6-Methyl-MDA

Clinical data
- Routes of administration: Oral
- ATC code: None;

Legal status
- Legal status: Uncontrolled (but may be covered under the Federal Analogue Act in the United States and under similar laws in other countries);

Identifiers
- IUPAC name 1-(6-Methyl-1,3-benzodioxol-5-yl)propan-2-amine;
- CAS Number: 246861-21-2;
- PubChem CID: 10511982;
- ChemSpider: 8687383;
- UNII: ZXQ5PQR4TU;
- ChEMBL: ChEMBL6376;
- CompTox Dashboard (EPA): DTXSID501029470 ;

Chemical and physical data
- Formula: C_{11}H_{15}NO_{2}
- Molar mass: 193.246 g·mol^{−1}
- 3D model (JSmol): Interactive image;
- SMILES O1c2cc(c(cc2OC1)CC(N)C)C;
- InChI InChI=1S/C11H15NO2/c1-7-3-10-11(14-6-13-10)5-9(7)4-8(2)12/h3,5,8H,4,6,12H2,1-2H3; Key:HCFHWXDIZOAUTQ-UHFFFAOYSA-N;

= 6-Methyl-MDA =

Psychoactive drug

6-Methyl-MDA, also known as 6-methyl-3,4-methylenedioxyamphetamine is an entactogen and psychedelic drug of the amphetamine and MDxx families. It was first synthesized in the late 1990s by a team including David E. Nichols at Purdue University while investigating derivatives of 3,4-methylenedioxyamphetamine (MDA) and 3,4-methylenedioxy-N-methylamphetamine (MDMA).

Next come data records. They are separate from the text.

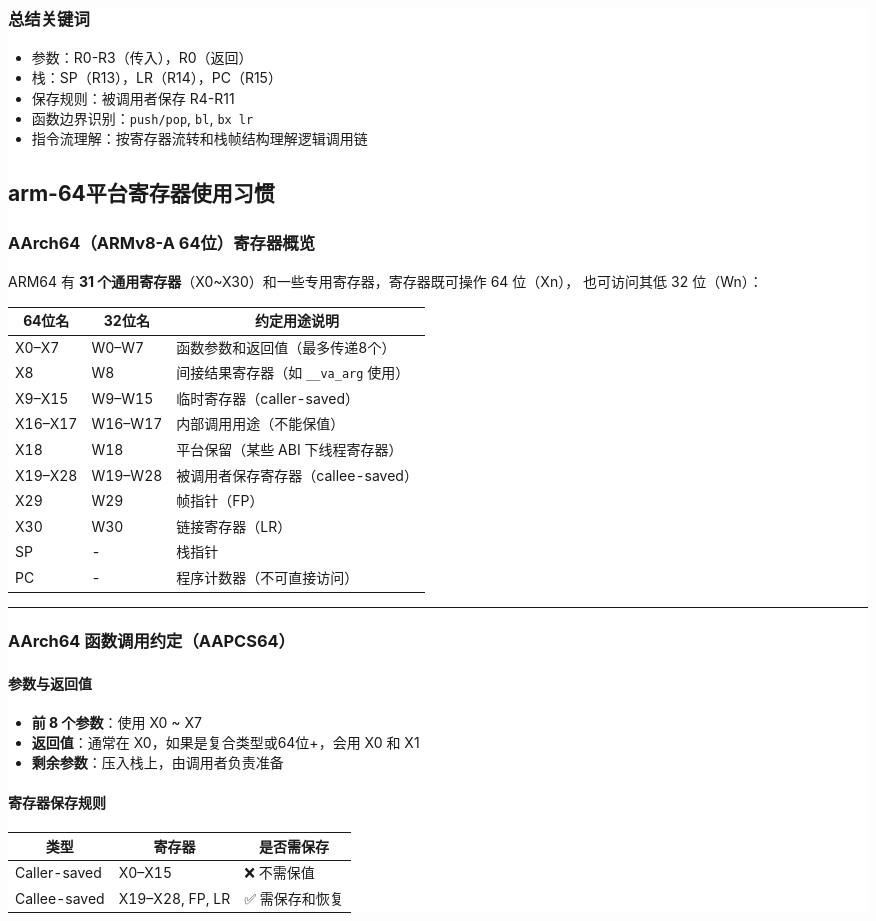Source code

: 
### 总结关键词

* 参数：R0-R3（传入），R0（返回）
* 栈：SP（R13），LR（R14），PC（R15）
* 保存规则：被调用者保存 R4-R11
* 函数边界识别：`push/pop`, `bl`, `bx lr`
* 指令流理解：按寄存器流转和栈帧结构理解逻辑调用链



## arm-64平台寄存器使用习惯

### AArch64（ARMv8-A 64位）寄存器概览

ARM64 有 **31 个通用寄存器**（X0\~X30）和一些专用寄存器，寄存器既可操作 64 位（Xn），
也可访问其低 32 位（Wn）：

| 64位名  | 32位名  | 约定用途说明                         |
| ------- | ------- | ------------------------------------ |
| X0–X7   | W0–W7   | 函数参数和返回值（最多传递8个）      |
| X8      | W8      | 间接结果寄存器（如 `__va_arg` 使用） |
| X9–X15  | W9–W15  | 临时寄存器（caller-saved）           |
| X16–X17 | W16–W17 | 内部调用用途（不能保值）             |
| X18     | W18     | 平台保留（某些 ABI 下线程寄存器）    |
| X19–X28 | W19–W28 | 被调用者保存寄存器（callee-saved）   |
| X29     | W29     | 帧指针（FP）                         |
| X30     | W30     | 链接寄存器（LR）                     |
| SP      | -       | 栈指针                               |
| PC      | -       | 程序计数器（不可直接访问）           |

---

### AArch64 函数调用约定（AAPCS64）

#### 参数与返回值

* **前 8 个参数**：使用 X0 \~ X7
* **返回值**：通常在 X0，如果是复合类型或64位+，会用 X0 和 X1
* **剩余参数**：压入栈上，由调用者负责准备

#### 寄存器保存规则

| 类型         | 寄存器          | 是否需保存      |
| ------------ | --------------- | --------------- |
| Caller-saved | X0–X15          | ❌ 不需保值     |
| Callee-saved | X19–X28, FP, LR | ✅ 需保存和恢复 |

6-Methyl-MDA has IC_{50} values of 783 nM, 28,300 nM, and 4,602 nM for inhibiting the reuptake of serotonin, dopamine, and norepinephrine in rat synaptosomes. In animal studies it substitutes for MBDB, MMAI, LSD, and 2,5-dimethoxy-4-iodoamphetamine (DOI), though not amphetamine, but only partially and at high doses. Thus, while several-fold less potent than its analogues 2-methyl-MDA and 5-methyl-MDA, and approximately half as potent as MDA, 6-methyl-MDA is still significantly active.

According to Daniel Trachsel and colleagues, 6-methyl-MDA is active at a dose of 160 mg orally and has a duration of 8 hours.

6-Methyl-MDA is a controlled substance in Canada under phenethylamine blanket-ban language.